Application of Stitchr to high-throughput TCR datasets using the companion script Thimble. (A) To benchmark the speed of Thimble, large TCR datasets with amino acid CDR3s provided were downloaded either from bulk beta chain TCR-seq datasets (14), or from the curated antigen-associated TCR database VDJdb (15) (processed both all together and by each chain individually). Thimble, the high-throughput interface to Stitchr, was run on these original files (triangle markers), and from files containing 100–1,000,000 TCRs generated by randomly re-sampling these files (dot markers), with each repertoire size randomly produced 3 times. Connecting lines indicate bootstrapped locally weighted linear regressions. (B) Overview of sequence-level Stitchr validation. TCRs with known V/J/CDR3 information and nucleotide sequence were produced by in silico recombination of IMGT-stored germline genes using immuneSIM (I).

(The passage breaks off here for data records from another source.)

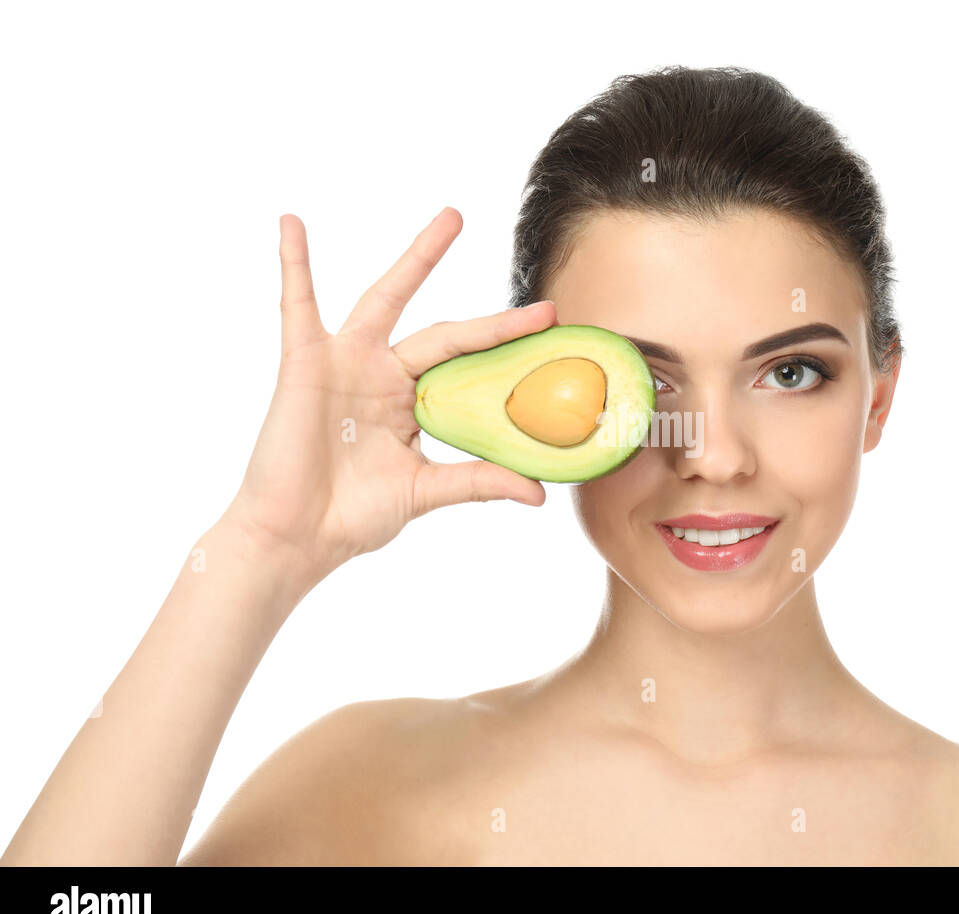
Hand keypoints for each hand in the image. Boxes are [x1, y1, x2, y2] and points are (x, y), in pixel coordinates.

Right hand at [224, 207, 556, 582]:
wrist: (296, 536)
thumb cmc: (351, 516)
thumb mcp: (425, 491)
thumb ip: (478, 481)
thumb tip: (539, 493)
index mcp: (413, 404)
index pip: (470, 367)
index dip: (508, 349)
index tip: (553, 330)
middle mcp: (384, 377)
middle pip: (447, 332)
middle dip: (494, 319)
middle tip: (545, 304)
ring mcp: (345, 364)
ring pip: (386, 299)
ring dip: (420, 258)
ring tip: (455, 219)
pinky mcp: (305, 362)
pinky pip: (297, 304)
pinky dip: (293, 263)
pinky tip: (292, 224)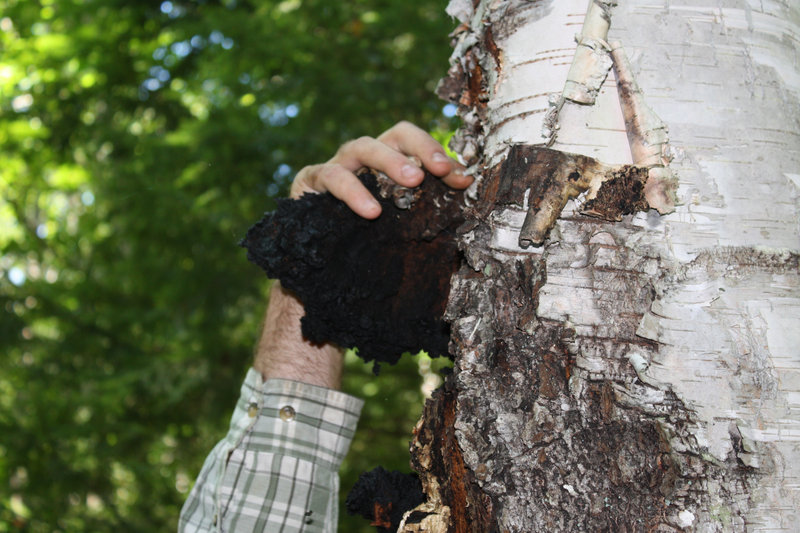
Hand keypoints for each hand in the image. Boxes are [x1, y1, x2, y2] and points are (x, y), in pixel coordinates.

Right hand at [290, 121, 471, 218]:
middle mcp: (364, 156)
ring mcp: (337, 163)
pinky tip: (372, 212)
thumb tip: (466, 180)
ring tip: (413, 183)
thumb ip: (431, 198)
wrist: (316, 260)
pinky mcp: (310, 179)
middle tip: (439, 170)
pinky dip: (354, 192)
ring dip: (390, 161)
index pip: (413, 140)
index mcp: (387, 159)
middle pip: (394, 135)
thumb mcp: (400, 217)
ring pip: (362, 146)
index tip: (459, 176)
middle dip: (420, 148)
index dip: (436, 152)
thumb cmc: (364, 234)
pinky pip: (333, 177)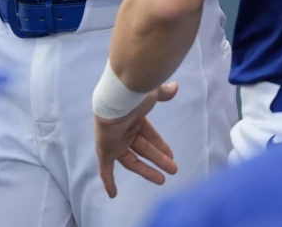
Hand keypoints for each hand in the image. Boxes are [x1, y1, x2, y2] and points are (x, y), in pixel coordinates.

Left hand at [95, 83, 179, 197]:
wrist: (117, 99)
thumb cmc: (135, 96)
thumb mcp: (152, 95)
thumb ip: (162, 93)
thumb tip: (175, 87)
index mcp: (134, 119)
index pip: (149, 135)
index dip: (160, 144)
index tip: (171, 154)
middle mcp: (124, 131)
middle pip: (144, 149)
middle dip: (158, 158)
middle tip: (173, 168)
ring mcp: (115, 142)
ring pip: (133, 160)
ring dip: (147, 170)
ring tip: (163, 179)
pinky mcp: (106, 151)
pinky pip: (106, 169)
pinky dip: (108, 181)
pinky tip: (113, 194)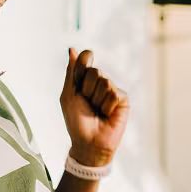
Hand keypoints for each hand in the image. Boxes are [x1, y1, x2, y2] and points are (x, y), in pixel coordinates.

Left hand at [60, 48, 128, 166]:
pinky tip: (106, 114)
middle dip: (86, 89)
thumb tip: (72, 49)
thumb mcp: (68, 94)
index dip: (83, 63)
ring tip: (96, 111)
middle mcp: (99, 81)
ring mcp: (112, 89)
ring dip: (96, 99)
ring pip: (105, 81)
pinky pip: (114, 93)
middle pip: (94, 70)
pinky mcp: (123, 99)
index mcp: (84, 78)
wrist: (88, 142)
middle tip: (87, 103)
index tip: (80, 78)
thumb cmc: (76, 120)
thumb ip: (71, 72)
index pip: (86, 57)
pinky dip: (107, 106)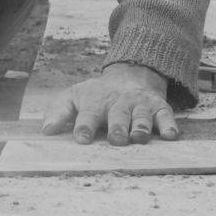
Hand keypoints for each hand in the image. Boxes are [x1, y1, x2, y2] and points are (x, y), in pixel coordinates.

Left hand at [41, 63, 178, 145]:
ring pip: (142, 116)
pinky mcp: (159, 107)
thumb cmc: (96, 95)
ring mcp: (140, 105)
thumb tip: (46, 131)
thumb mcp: (73, 97)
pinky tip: (170, 135)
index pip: (88, 113)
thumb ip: (58, 112)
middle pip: (118, 115)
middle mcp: (118, 103)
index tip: (82, 138)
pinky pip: (166, 116)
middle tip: (116, 139)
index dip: (85, 126)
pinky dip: (169, 125)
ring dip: (141, 127)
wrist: (129, 76)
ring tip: (139, 137)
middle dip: (117, 127)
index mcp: (95, 101)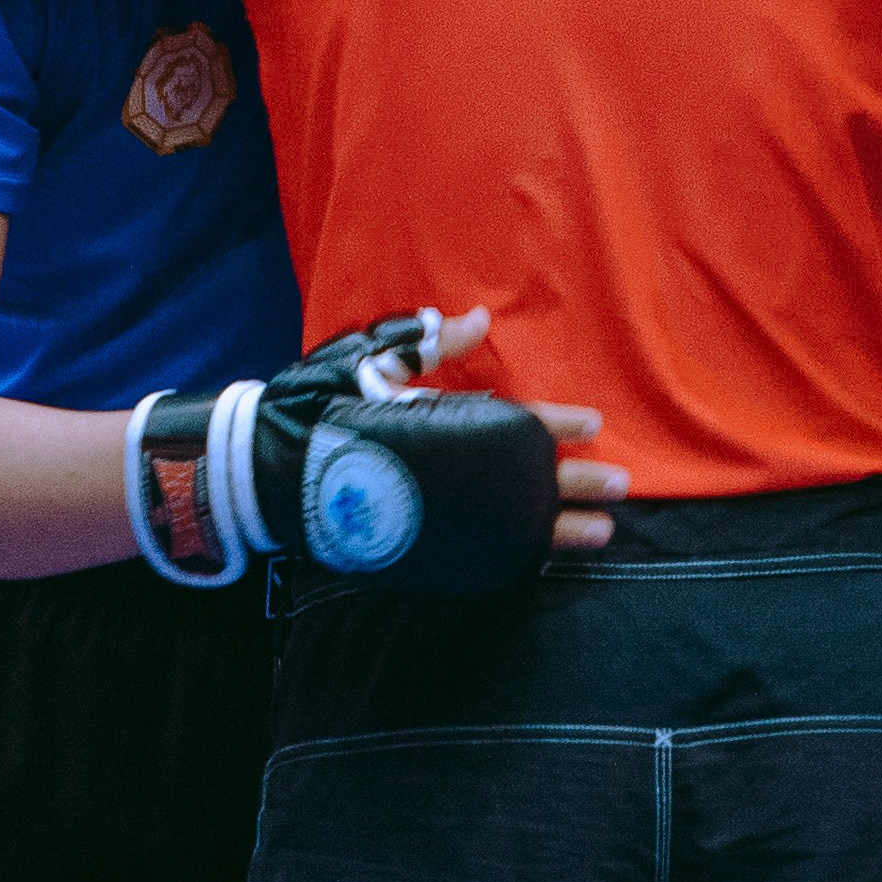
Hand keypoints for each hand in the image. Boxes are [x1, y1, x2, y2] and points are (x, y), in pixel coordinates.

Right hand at [125, 303, 616, 595]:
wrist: (260, 473)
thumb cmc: (312, 408)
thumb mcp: (364, 360)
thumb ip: (423, 343)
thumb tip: (474, 318)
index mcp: (434, 423)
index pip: (511, 423)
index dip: (554, 425)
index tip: (591, 425)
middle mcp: (443, 475)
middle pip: (524, 482)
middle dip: (574, 483)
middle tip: (621, 487)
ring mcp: (431, 519)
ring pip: (510, 530)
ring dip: (559, 532)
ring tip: (601, 535)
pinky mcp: (415, 552)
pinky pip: (477, 560)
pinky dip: (514, 562)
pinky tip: (541, 563)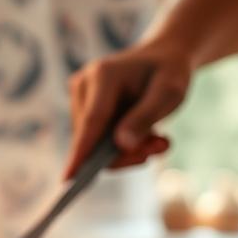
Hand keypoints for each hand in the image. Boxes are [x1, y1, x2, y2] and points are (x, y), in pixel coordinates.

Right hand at [64, 38, 190, 178]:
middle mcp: (84, 85)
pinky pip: (96, 142)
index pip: (92, 121)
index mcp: (104, 75)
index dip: (82, 152)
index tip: (68, 179)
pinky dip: (121, 147)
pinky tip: (145, 136)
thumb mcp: (169, 94)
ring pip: (94, 145)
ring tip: (158, 139)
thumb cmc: (168, 73)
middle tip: (161, 147)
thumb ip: (145, 118)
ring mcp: (80, 98)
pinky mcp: (82, 110)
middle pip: (94, 139)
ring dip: (127, 152)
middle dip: (127, 153)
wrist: (163, 58)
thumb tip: (121, 146)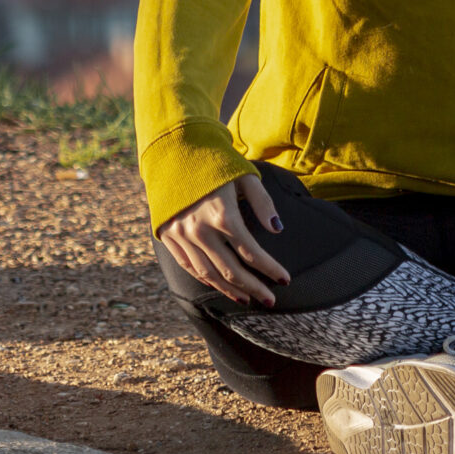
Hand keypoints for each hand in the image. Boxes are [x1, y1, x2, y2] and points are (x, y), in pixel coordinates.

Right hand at [157, 174, 291, 305]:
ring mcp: (181, 235)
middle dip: (254, 288)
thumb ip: (263, 203)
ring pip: (208, 274)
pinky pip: (189, 266)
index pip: (251, 252)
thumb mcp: (246, 176)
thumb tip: (278, 229)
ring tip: (248, 300)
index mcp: (222, 214)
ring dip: (230, 290)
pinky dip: (206, 280)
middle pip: (231, 270)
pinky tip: (221, 287)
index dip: (270, 269)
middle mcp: (200, 229)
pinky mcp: (168, 237)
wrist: (175, 153)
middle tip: (271, 301)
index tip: (285, 280)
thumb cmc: (217, 164)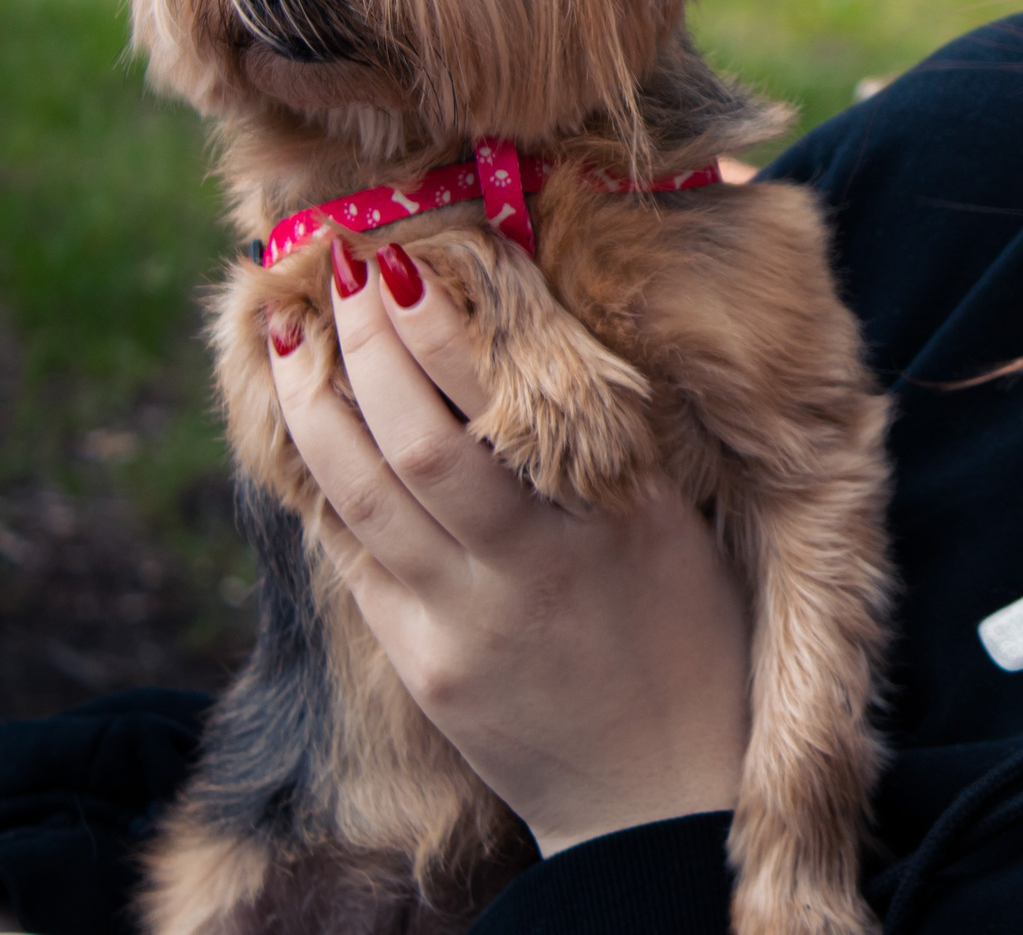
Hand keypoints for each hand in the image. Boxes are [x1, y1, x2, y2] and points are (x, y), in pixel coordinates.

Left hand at [269, 239, 750, 856]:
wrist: (660, 796)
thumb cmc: (694, 640)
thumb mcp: (680, 528)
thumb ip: (620, 442)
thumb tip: (557, 335)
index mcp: (615, 517)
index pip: (511, 398)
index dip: (445, 325)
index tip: (411, 261)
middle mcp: (533, 566)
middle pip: (418, 439)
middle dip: (368, 344)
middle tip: (347, 271)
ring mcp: (464, 622)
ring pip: (360, 493)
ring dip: (316, 404)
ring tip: (292, 336)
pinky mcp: (421, 666)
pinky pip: (354, 557)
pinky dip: (325, 484)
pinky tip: (311, 431)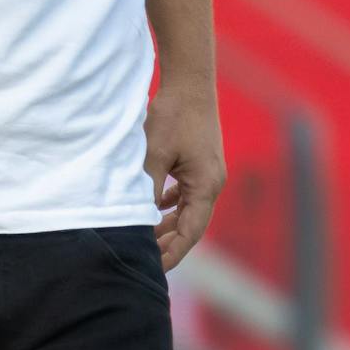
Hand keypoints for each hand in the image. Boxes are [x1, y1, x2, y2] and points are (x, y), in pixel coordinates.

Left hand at [142, 81, 225, 270]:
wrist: (189, 80)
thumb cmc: (173, 115)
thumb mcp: (154, 156)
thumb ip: (147, 190)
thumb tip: (137, 221)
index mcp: (206, 186)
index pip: (190, 233)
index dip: (172, 253)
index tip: (152, 269)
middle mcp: (212, 182)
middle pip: (191, 224)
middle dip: (168, 242)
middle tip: (143, 257)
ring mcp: (208, 172)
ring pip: (189, 209)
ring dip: (169, 223)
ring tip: (146, 236)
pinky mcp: (201, 161)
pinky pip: (188, 192)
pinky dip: (172, 203)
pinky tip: (155, 204)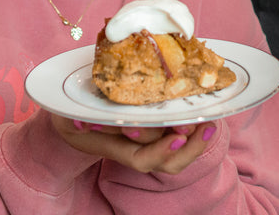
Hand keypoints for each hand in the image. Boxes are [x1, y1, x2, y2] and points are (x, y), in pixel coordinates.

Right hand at [49, 113, 217, 173]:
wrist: (73, 121)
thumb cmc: (72, 116)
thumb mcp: (69, 116)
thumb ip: (75, 119)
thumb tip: (82, 124)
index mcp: (113, 147)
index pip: (140, 158)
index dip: (159, 151)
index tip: (176, 137)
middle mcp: (133, 150)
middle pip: (165, 163)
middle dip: (186, 148)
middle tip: (199, 127)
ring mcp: (146, 145)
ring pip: (175, 158)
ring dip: (195, 144)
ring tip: (209, 125)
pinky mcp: (155, 134)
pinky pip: (177, 143)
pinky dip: (193, 135)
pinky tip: (205, 120)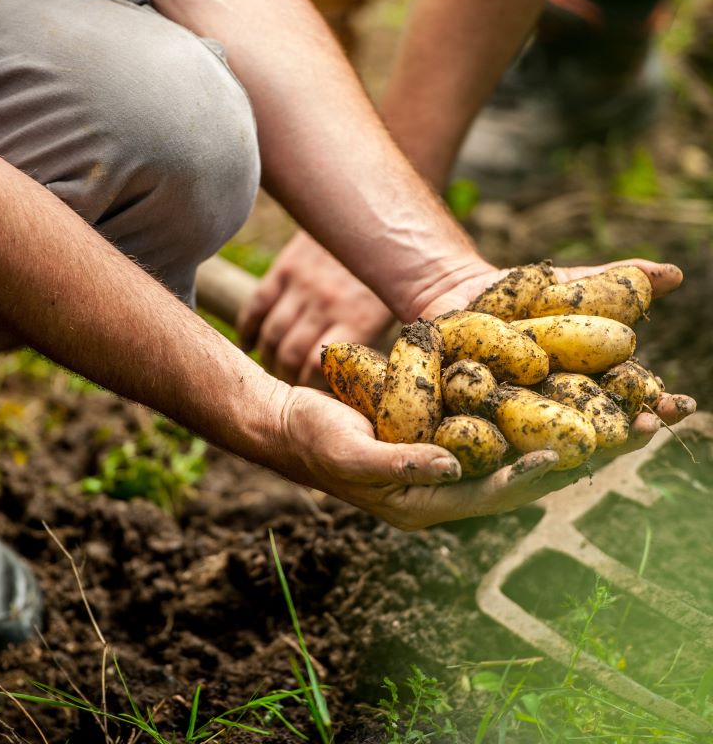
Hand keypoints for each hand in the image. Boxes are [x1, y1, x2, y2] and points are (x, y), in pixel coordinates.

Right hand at [237, 232, 392, 386]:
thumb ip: (397, 338)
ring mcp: (302, 285)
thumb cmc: (400, 267)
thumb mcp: (404, 303)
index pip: (319, 369)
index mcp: (357, 319)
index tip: (316, 399)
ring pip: (271, 335)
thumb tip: (399, 374)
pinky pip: (257, 305)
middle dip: (287, 379)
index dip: (312, 389)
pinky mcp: (286, 267)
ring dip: (268, 358)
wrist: (379, 209)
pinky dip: (248, 329)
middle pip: (290, 356)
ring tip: (275, 370)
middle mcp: (326, 304)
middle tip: (291, 390)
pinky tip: (249, 345)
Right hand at [276, 386, 572, 528]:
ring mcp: (442, 462)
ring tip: (597, 420)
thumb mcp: (350, 453)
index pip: (486, 497)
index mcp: (422, 505)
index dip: (523, 478)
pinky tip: (546, 395)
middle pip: (512, 478)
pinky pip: (488, 428)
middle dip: (560, 461)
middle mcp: (441, 488)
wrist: (292, 423)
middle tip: (608, 440)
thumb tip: (452, 465)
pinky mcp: (438, 435)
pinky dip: (518, 415)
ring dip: (550, 436)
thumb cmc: (315, 440)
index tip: (560, 456)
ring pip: (507, 452)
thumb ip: (399, 464)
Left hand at [419, 257, 694, 457]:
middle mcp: (551, 414)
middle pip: (591, 431)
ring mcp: (511, 424)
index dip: (654, 404)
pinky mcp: (467, 426)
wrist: (453, 293)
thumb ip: (614, 284)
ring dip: (567, 449)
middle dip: (622, 434)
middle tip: (646, 431)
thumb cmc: (518, 295)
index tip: (677, 405)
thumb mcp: (565, 288)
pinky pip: (483, 440)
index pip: (627, 400)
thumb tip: (677, 274)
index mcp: (582, 386)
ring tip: (592, 451)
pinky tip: (518, 453)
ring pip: (542, 445)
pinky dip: (498, 446)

V/J genes and CDR3 information (taken as exact junctions in nucleotide or amino acid forms, or as nucleotides with additional padding sequences for seamless mode) were input to Stitchr (via Thimble) (II). TCR variable domain sequences produced by Stitchr were then compared against the corresponding parental simulated TCR sequences (III). (C) Run time duration of Thimble applied to 50,000 α and β TCRs generated by immuneSIM, comparing different formats of junction region input: amino acid (AA), nucleotide (NT), nucleotide with padding nucleotides 5′ and 3′ for seamless (SL) integration, either 10, 20, 30, or 200 nt (200 5′, 30 3′). (D) Percentage of TCRs produced by Stitchr for which the variable region (start of V gene to end of J gene) perfectly matched the input sequence generated by immuneSIM, at both the nucleotide (NT, purple) and translated (AA, grey) levels. (E) Histogram of positional mismatches between simulated and stitched sequences for NT and AA junction input modes. Histograms were generated with 111 bins, so each bar corresponds approximately to one codon (given the variable domain length distribution of ∼333 nucleotides, Supplementary Figure S7A).